I lost one of my best buddies ever last summer. She was soft and furry and had four legs and a white-tipped tail that was undeniably crooked. The tips of her ears bounced as she pranced a few steps ahead of me on the trail. She was a beautiful blonde with dark, seal-like eyes and a penchant for ripping any carpet she could get her paws on. In her younger days she refused to get out of the car for hours on end. In her older days she barked for treats every time someone entered her (oh, I mean our) home. She was my first true animal friend and I adored her. It might even be fair to say that we were neurotically attached. She taught me about the miracle of inter-species relationships. She taught me to love walking in nature, particularly in the snow, and to dread the sound of lightening. She gave me the priceless gift of presence. Past and future melted away as I watched her wade in the water or hike up a mountain. Most importantly, she brought more love to our family than you can imagine.

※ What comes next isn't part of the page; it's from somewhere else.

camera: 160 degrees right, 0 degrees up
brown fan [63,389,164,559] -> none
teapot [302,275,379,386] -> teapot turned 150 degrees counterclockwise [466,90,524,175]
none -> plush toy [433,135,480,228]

My daughters named her Boo. However, once we caught wind of her true temperament, we dubbed her Princess Tookiboo. She fit right into our family, holding her own with the two little princesses who named her. Each one with a nickname, we called them Buda, B and Boo. All three of them ruled the roost. Not that I’m proud of that. I fall apart in the face of little ones, furry or otherwise. I just want to hug them, pet them, and give them treats. I failed miserably in the structure/direction/communication department. Consequently, as they grew older I was faced with three attached, cautious, funny, smart (okay, maybe smart is a stretch for Boo), beautiful broads who didn’t dig doing anything they didn’t feel like digging. I mean doing.

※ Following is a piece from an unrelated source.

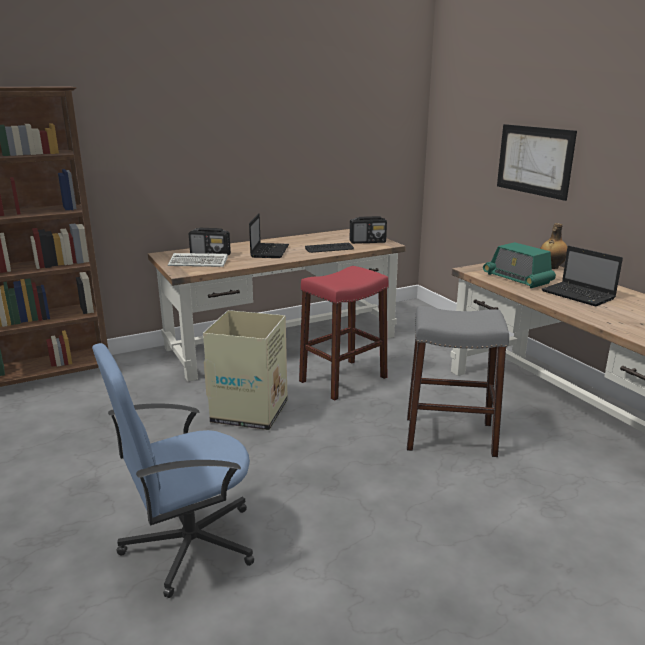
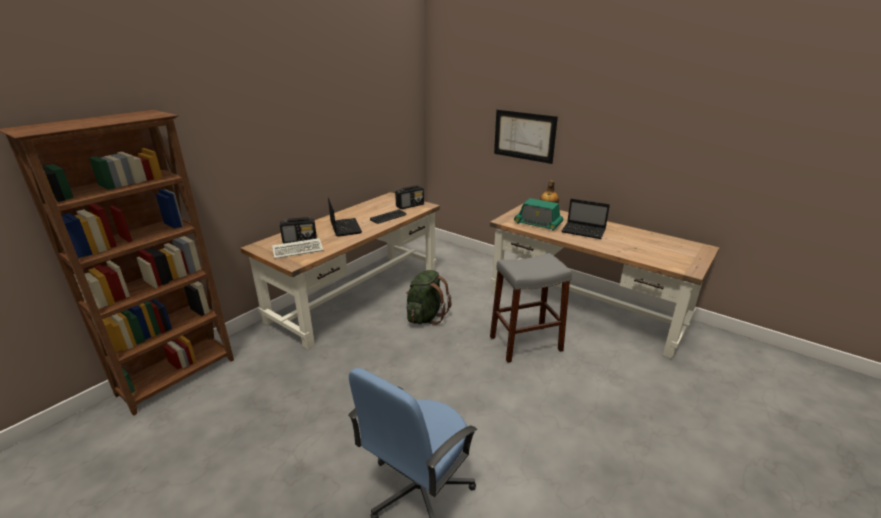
camera: 25 degrees left, 5 degrees up
cardboard box [203,310,288,430] -> none
red stool [299,266,389,401] -> green backpack [406,270,452,325]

Boo stayed very close to me throughout her life. She worked with me, walked with me, sat with me, ate with me, and slept with me. I loved every, well maybe almost every, minute of that time. She was devoted and unconditionally loving, albeit not perfectly trained. I guess that I can say the same about my two grown, human princesses. Yes, yes, and their mother too. We were a perfect fit.
Boo earned those red wings. She was a healer. We collaborated during work hours as she sat on the couch and provided comfort to those who landed next to her. More profoundly, she entered our three person family after a rough period of time and (yes, with my husband’s help) turned our house into a home. We grew to feel safe and loved with Boo around. She helped us recover the stability we so longed for. She was our anchor, our salve, our hero.
I will be forever grateful for the time we had together and I know that I can speak for my family and all those she touched in saying, we will miss you forever dear Boo.